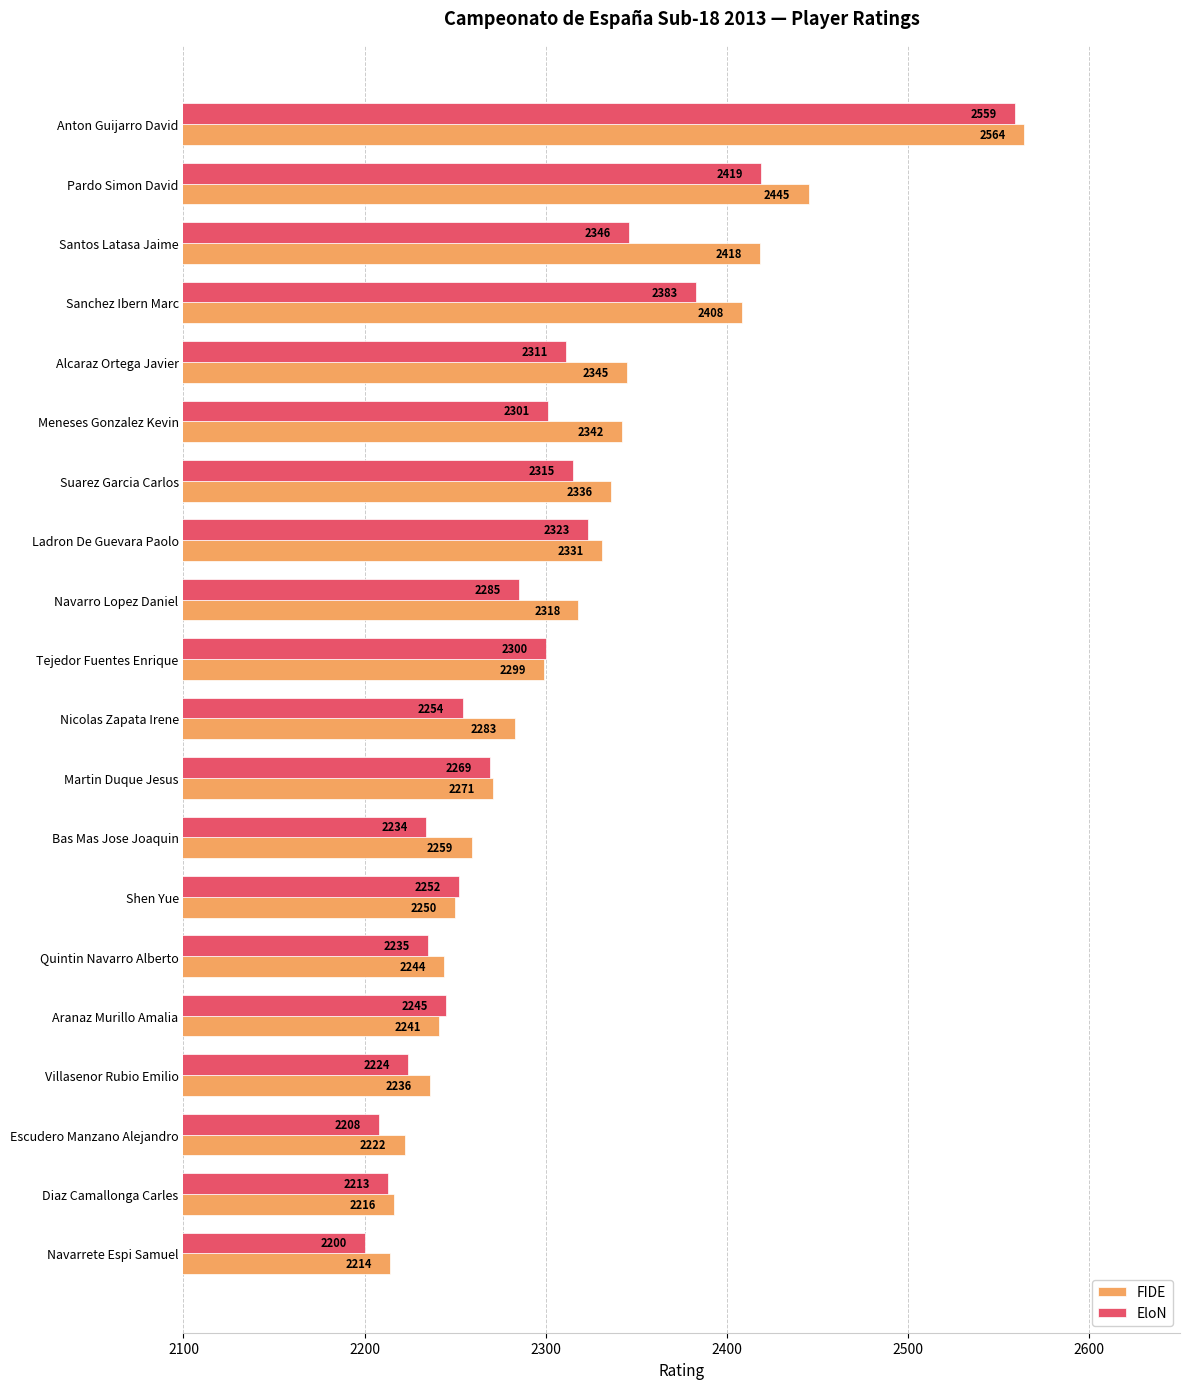

What is the minimum value for FIDE?

2214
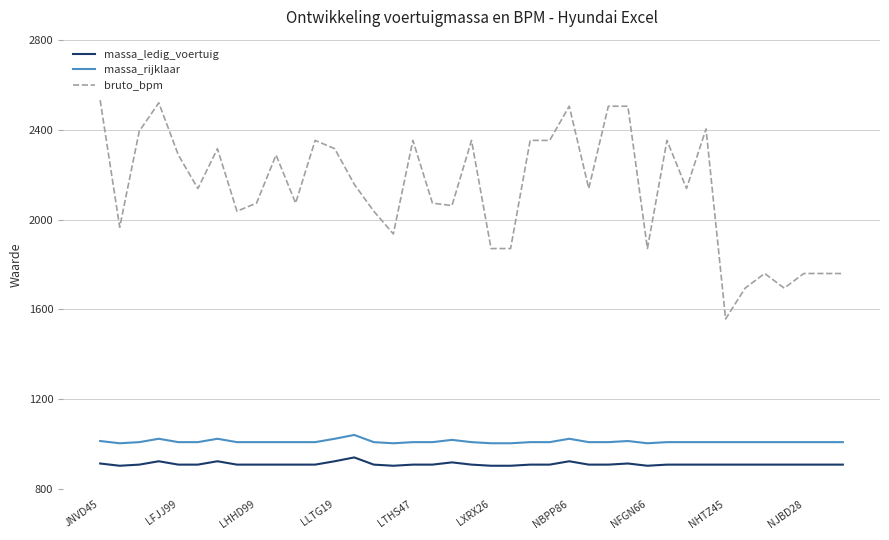

What is the minimum value for massa_rijklaar?

1005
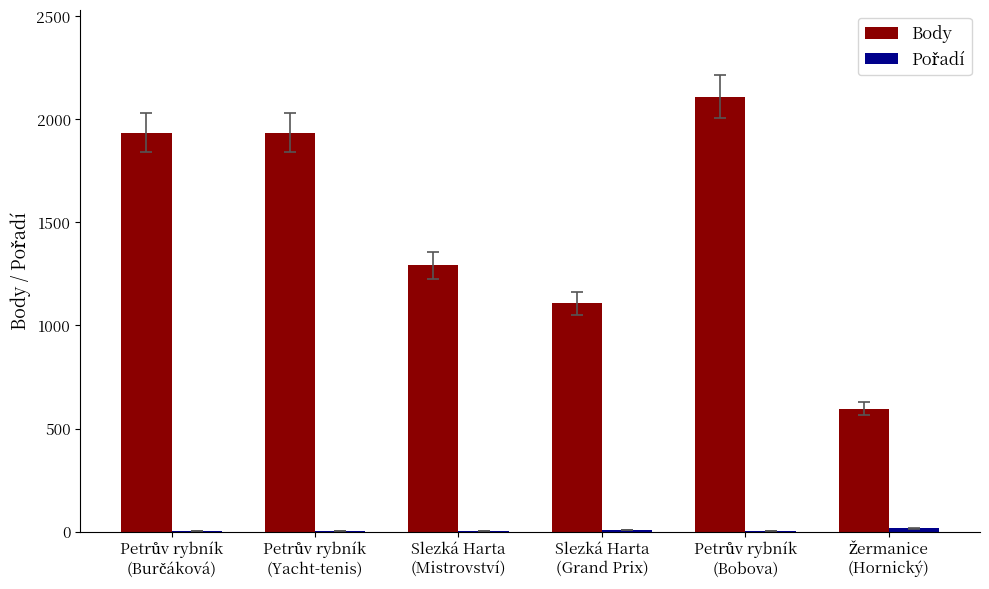

What is the maximum value shown in the chart?

2109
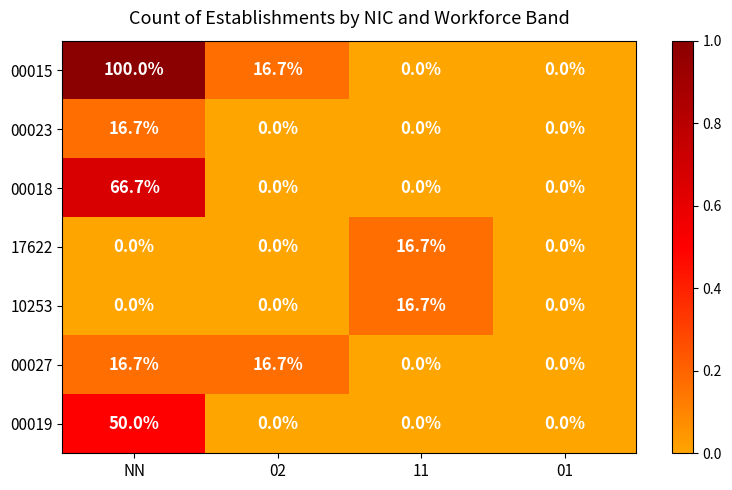

Which series has the widest spread of values?

00015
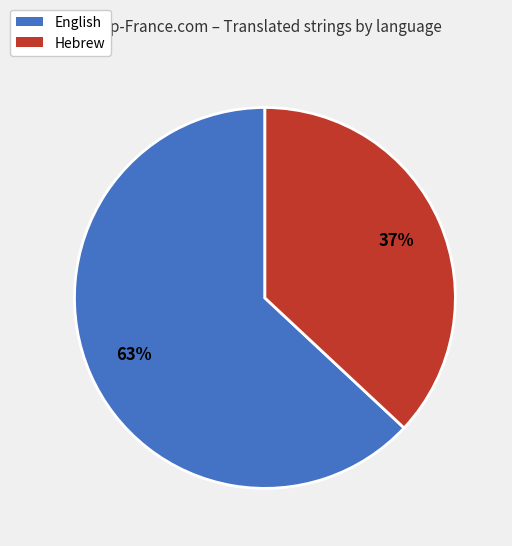

Does any single category account for the majority?

Yes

Exercise details
Reproduce all of the material above, substituting "lowest" for "minimum" and changing nothing else. Leave out the pictures.

Task answer
What is the lowest value for FIDE?

2214

What is the lowest value for massa_rijklaar?

1005

What is the maximum value shown in the chart?

2109

Which series has the widest spread of values?

00015

Does any single category account for the majority?

Yes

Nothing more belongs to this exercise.